── Provided material ──

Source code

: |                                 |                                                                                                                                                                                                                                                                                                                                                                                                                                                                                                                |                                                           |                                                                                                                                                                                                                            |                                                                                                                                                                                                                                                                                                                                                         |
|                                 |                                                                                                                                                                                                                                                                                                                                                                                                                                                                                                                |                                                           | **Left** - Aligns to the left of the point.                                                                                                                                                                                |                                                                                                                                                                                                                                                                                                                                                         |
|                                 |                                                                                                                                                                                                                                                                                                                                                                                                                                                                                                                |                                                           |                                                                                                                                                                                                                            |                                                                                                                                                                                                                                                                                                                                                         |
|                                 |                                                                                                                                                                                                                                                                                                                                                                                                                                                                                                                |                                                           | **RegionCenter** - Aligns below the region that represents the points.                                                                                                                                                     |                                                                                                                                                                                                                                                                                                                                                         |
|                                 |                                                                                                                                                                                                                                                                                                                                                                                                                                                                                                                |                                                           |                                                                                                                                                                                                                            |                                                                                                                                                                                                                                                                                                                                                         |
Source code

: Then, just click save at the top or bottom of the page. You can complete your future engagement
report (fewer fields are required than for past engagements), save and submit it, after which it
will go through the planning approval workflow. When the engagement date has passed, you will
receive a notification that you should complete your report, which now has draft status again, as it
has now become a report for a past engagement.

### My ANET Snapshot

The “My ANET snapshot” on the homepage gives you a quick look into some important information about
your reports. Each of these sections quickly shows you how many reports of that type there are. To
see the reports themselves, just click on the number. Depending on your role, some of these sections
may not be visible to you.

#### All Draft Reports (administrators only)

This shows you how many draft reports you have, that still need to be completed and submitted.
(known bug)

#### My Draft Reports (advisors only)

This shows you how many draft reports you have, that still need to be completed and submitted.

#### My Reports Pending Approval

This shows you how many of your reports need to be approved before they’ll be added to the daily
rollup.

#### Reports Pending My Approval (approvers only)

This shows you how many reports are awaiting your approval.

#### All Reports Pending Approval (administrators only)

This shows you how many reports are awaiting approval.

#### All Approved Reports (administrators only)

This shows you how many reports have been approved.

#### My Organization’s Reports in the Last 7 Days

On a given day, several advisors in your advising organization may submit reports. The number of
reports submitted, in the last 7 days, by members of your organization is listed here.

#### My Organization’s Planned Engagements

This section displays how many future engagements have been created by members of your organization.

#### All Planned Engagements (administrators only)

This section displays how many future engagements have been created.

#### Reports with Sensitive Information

───

§ Work required
Reproduce these items, switching every "advisors" to "consultants" and leaving everything else unchanged.

§ Finished task
Source code

: |                                 |                                                                                                                                                                                                                                                                                                                                                                                                                                                                                                                |                                                           |                                                                                                                                                                                                                            |                                                                                                                                                                                                                                                                                                                                                         |
|                                 |                                                                                                                                                                                                                                                                                                                                                                                                                                                                                                                |                                                           | **Left** - Aligns to the left of the point.                                                                                                                                                                                |                                                                                                                                                                                                                                                                                                                                                         |
|                                 |                                                                                                                                                                                                                                                                                                                                                                                                                                                                                                                |                                                           |                                                                                                                                                                                                                            |                                                                                                                                                                                                                                                                                                                                                         |
|                                 |                                                                                                                                                                                                                                                                                                                                                                                                                                                                                                                |                                                           | **RegionCenter** - Aligns below the region that represents the points.                                                                                                                                                     |                                                                                                                                                                                                                                                                                                                                                         |
|                                 |                                                                                                                                                                                                                                                                                                                                                                                                                                                                                                                |                                                           |                                                                                                                                                                                                                            |                                                                                                                                                                                                                                                                                                                                                         |
Source code

: Then, just click save at the top or bottom of the page. You can complete your future engagement
report (fewer fields are required than for past engagements), save and submit it, after which it
will go through the planning approval workflow. When the engagement date has passed, you will
receive a notification that you should complete your report, which now has draft status again, as it
has now become a report for a past engagement.

### My ANET Snapshot

The “My ANET snapshot” on the homepage gives you a quick look into some important information about
your reports. Each of these sections quickly shows you how many reports of that type there are. To
see the reports themselves, just click on the number. Depending on your role, some of these sections
may not be visible to you.

#### All Draft Reports (administrators only)

This shows you how many draft reports you have, that still need to be completed and submitted.
(known bug)

#### My Draft Reports (consultants only)

This shows you how many draft reports you have, that still need to be completed and submitted.

#### My Reports Pending Approval

This shows you how many of your reports need to be approved before they’ll be added to the daily
rollup.

#### Reports Pending My Approval (approvers only)

This shows you how many reports are awaiting your approval.

#### All Reports Pending Approval (administrators only)

This shows you how many reports are awaiting approval.

#### All Approved Reports (administrators only)

This shows you how many reports have been approved.

#### My Organization’s Reports in the Last 7 Days

On a given day, several consultants in your advising organization may submit reports. The number of
reports submitted, in the last 7 days, by members of your organization is listed here.

#### My Organization’s Planned Engagements

This section displays how many future engagements have been created by members of your organization.

#### All Planned Engagements (administrators only)

This section displays how many future engagements have been created.

#### Reports with Sensitive Information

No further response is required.